* _EXTRACT TO READ_:
..............................

Unheard is an Indian Telugu-language historical fiction drama streaming television series created and directed by Aditya K. V. for Disney+ Hotstar. The series has an ensemble cast of Srinivas Avasarala, Priyadarshi Pulikonda, Ajay, Baladitya, Chandini Chowdary, and Ananda Chakrapani. The series premiered on 17 September 2021.

Premise
Set in the period of 1905–1950, the series is based on the Indian independence movement in the Hyderabad State in common people's point of view on various major events during the said period.

Cast

 Baladitya as Dr. Chalapathi
 Chandini Chowdary as Padma
 Priyadarshi Pulikonda as Badri
 Ananda Chakrapani as Jailer Satyanarayana
 Ajay as Mallesh
 Srinivas Avasarala as Anwar
 Venkat as Ramaiah
 Jay Jha as Ahmed

Episodes

Production
Filming of the series was done between September and November 2020 following the COVID-19 protocols in and around Hyderabad. Cast and Crew were connected virtually for workshops on their individual roles. As the show pans decades, a lot of prosthetic work was involved on the cast to look appropriate for the year the sequences take place.

..............................

* _Dataset entries_:
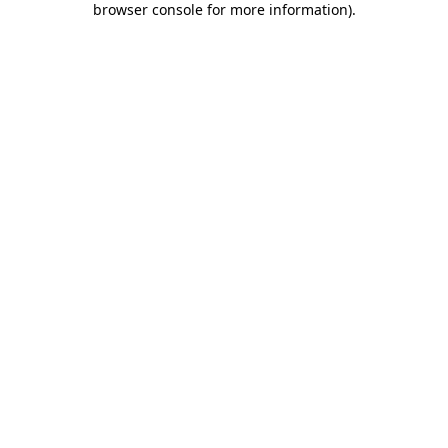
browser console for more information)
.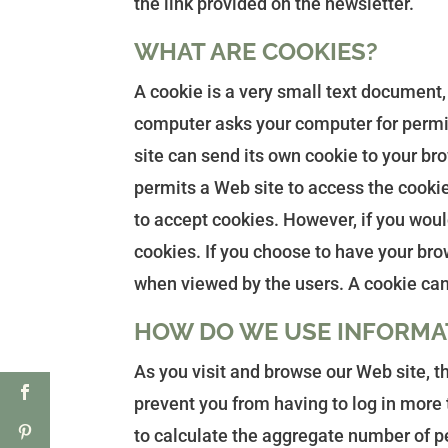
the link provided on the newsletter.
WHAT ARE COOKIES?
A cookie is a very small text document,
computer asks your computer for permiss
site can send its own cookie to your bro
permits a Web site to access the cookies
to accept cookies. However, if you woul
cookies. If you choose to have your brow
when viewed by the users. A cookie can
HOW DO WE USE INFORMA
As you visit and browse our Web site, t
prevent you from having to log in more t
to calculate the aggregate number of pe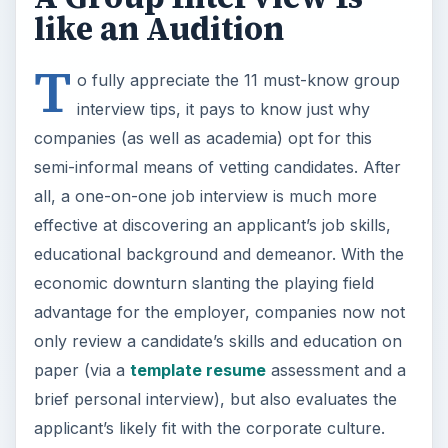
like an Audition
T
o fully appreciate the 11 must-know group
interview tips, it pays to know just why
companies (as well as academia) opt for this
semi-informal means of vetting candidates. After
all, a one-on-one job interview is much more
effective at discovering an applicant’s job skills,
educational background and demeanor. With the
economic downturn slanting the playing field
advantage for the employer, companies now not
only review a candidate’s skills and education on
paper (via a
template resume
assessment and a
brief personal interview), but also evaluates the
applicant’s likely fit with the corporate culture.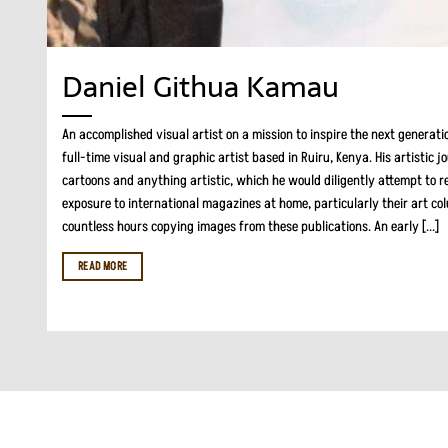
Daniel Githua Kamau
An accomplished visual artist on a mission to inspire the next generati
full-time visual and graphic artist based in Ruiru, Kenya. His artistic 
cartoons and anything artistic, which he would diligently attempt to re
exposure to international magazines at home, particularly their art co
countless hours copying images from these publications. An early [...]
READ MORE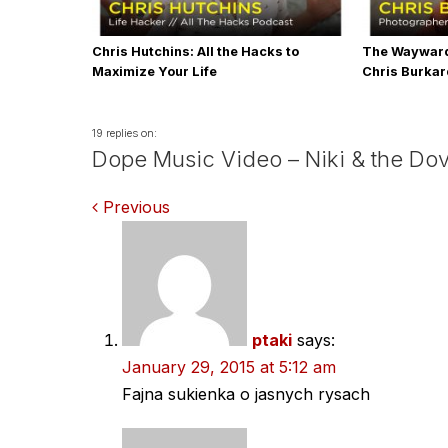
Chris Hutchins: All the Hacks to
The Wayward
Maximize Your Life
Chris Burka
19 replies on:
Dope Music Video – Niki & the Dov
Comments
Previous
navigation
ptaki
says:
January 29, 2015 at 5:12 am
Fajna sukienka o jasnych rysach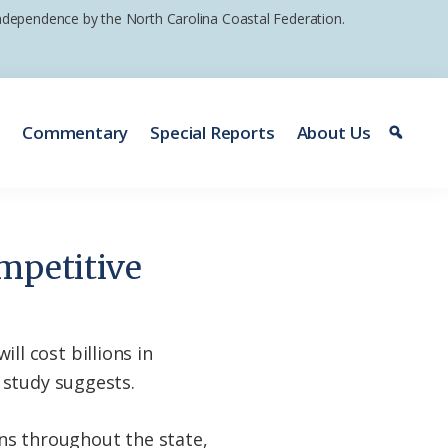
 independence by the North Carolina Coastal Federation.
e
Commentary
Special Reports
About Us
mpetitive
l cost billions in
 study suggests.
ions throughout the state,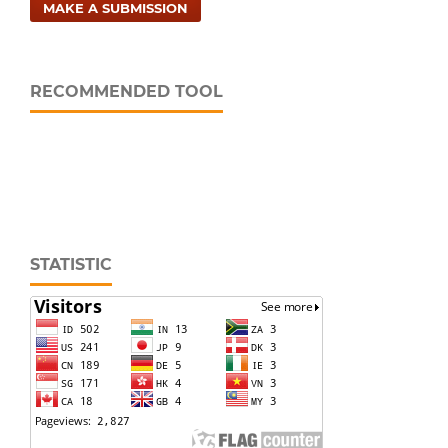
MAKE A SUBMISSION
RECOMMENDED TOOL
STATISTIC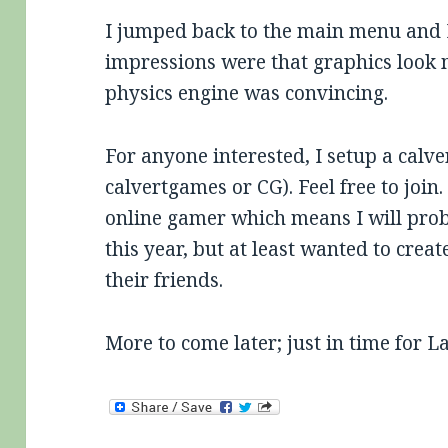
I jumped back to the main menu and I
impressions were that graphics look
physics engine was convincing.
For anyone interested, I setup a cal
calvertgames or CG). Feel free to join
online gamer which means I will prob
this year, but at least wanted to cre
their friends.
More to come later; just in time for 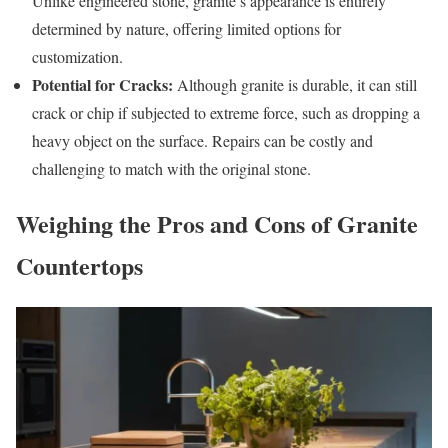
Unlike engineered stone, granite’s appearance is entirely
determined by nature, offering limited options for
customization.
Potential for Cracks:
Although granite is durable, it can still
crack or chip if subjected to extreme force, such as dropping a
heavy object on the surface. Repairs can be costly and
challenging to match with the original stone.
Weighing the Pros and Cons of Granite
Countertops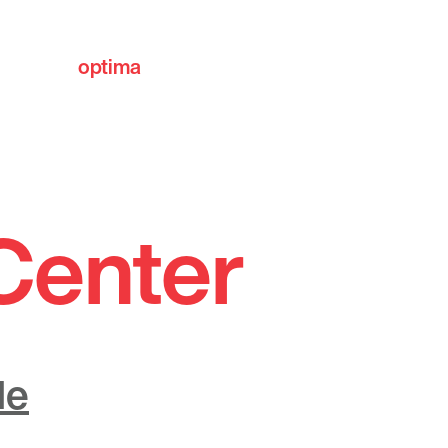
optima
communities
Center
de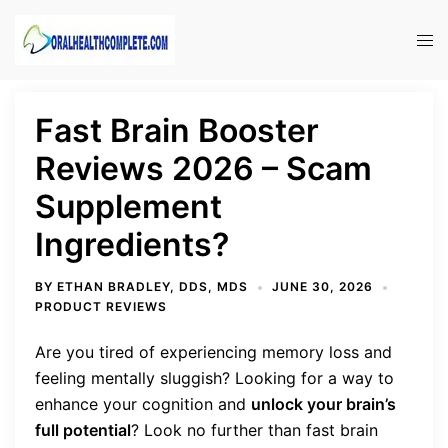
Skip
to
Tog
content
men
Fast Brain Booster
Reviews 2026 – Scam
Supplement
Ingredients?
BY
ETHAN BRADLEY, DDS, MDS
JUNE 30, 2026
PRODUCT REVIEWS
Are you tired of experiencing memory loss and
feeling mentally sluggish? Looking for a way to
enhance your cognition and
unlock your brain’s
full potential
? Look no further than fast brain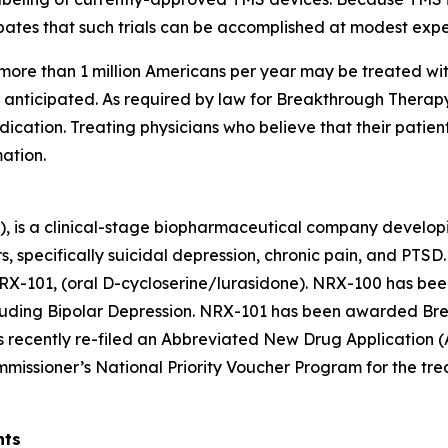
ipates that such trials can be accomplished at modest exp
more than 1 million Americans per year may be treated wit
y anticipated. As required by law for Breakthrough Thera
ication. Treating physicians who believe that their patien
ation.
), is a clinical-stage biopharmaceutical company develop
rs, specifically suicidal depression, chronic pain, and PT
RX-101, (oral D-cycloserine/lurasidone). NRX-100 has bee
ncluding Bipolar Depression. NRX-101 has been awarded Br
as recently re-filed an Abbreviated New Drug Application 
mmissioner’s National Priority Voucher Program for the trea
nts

..............................

* _TASK SET_:
a - From the article on Unheard, quote the passage that begins with the words "Baladitya as Dr." and ends after the words "sequences take place.".
b - List every character name given in the Cast section of the article on Unheard.

* _ANSWER SECTION_:
a -
Baladitya as Dr. Chalapathi
 Chandini Chowdary as Padma
 Priyadarshi Pulikonda as Badri
 Ananda Chakrapani as Jailer Satyanarayana
 Ajay as Mallesh
 Srinivas Avasarala as Anwar
 Venkat as Ramaiah
 Jay Jha as Ahmed

Episodes

Production
Filming of the series was done between September and November 2020 following the COVID-19 protocols in and around Hyderabad. Cast and Crew were connected virtually for workshops on their individual roles. As the show pans decades, a lot of prosthetic work was involved on the cast to look appropriate for the year the sequences take place.

b - Dr. Chalapathi, Padma, Badri, Jailer Satyanarayana, Mallesh, Anwar, Ramaiah, Ahmed